Tetra Pack’s Comere says, “While positive consumer attitudes related to sustainability bode well for companies focused on sustainable packaging, many companies want to know whether having sustainable packaging actually impacts sales. The answer: Yes it does.” 

Anisa International Tianjin: Responsibility in Manufacturing

Anisa International has been designing, manufacturing and influencing artistry tools for leading brands in the beauty industry for more than two decades. In 2003, the company opened a fully integrated manufacturing facility in Tianjin, China, where much of their efforts are designed for the health and well-being of its workers. For example, man-made brush fibers reduce the carbon footprint of their artistry tools, and are produced without carcinogenic dye, ensuring the fibers pose no health concerns to the face.

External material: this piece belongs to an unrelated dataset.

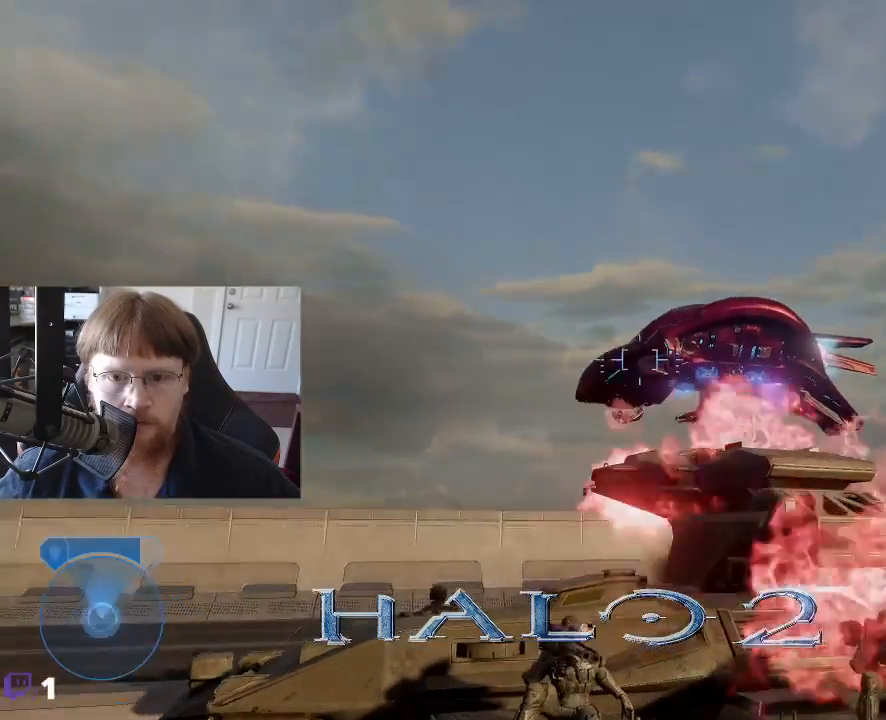
{"keys": ["w"], "events": [[383, "w", "down"]]}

To address new mandates from the Chinese government, Anisa International invested in the construction of a new ferrule facility that is committed to environmentally sound manufacturing. According to the supplier, ferrule manufacturing historically has had a negative impact on the environment, and traditionally has been the most non-eco-friendly component of brush making. This is because nickel acetate is a chemical compound used to seal in colors on the ferrule, and when waste from this process is disposed of it can pose serious environmental concerns. As mechanical polishing can be another process with the potential to emit harmful particles into the air, Anisa International has developed a wax-based “wet” system which is sprayed onto the drums of polishing equipment to eliminate harmful airborne particles from being released into the air.

The plant also recently acquired FSC certification, with FSC-certified wood handles now available. They are also moving toward water-based paints. 

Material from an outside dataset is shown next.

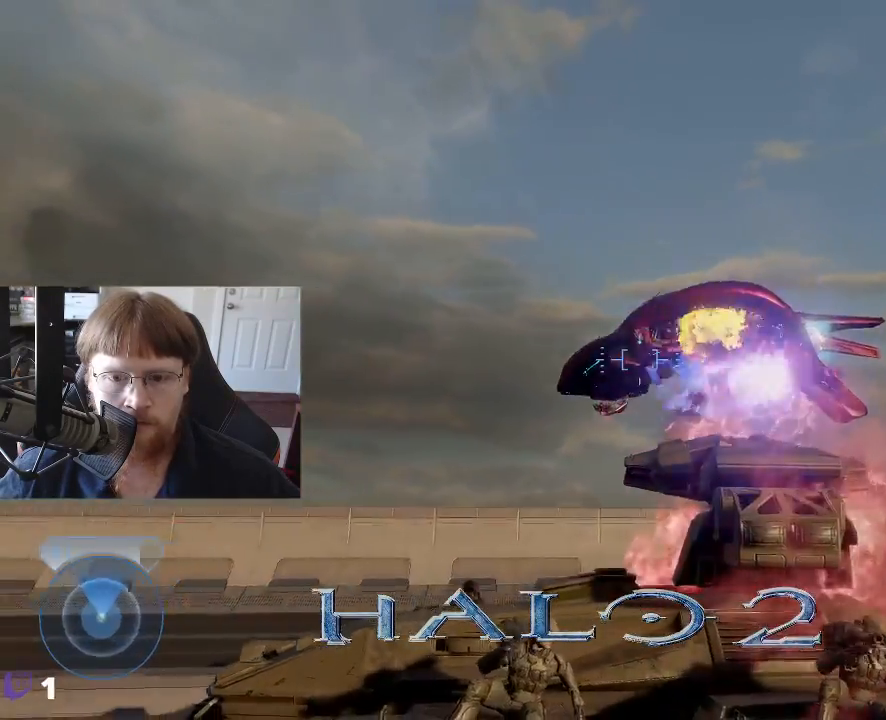
{"keys": ["w"], "events": []}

Eco Lips: Refillable Lip Balm in a 100% Post-Consumer Package

Eco Lips’ POGO lip balm, handcrafted in Cedar Rapids, IA, received the WorldStar Award from the World Packaging Organization. Made from 100% post-consumer content, the lip balm package is also refillable.

According to Steve Shriver, Eco Lips CEO, “We’ve been looking for innovation in packaging design for a lip balm delivery system that aligns with our company ethos. It wasn’t until we were approached by a couple of designers from Canada and collaborated with them, that we felt we finally hit the mark. Having a container that is made from 100% post-consumer content was key as we continue to push the envelope on sustainable design and recyclability.”

Why was developing a 100% refillable package a goal?

Jane Merten, vice president sales & marketing, tells Beauty Packaging: “The POGO refill is part of our evolution. Since Eco Lips’ inception in 2003, we have always been working toward innovation in packaging design for a lip balm delivery system that aligns with our company ethos. Our other Eco Lips products have long used recyclable lip balm containers made with 40 percent recycled content, and biodegradable/compostable FSC Certified Paper tubes.”

But, she says, “we are always asking, ‘how can we do better?’” POGO is that next stage. The container is made from 100% post-consumer content, while the refill aspect offers consumers maximum versatility and individuality. Consumers can switch out POGO flavors as often as they want, without wasting the packaging.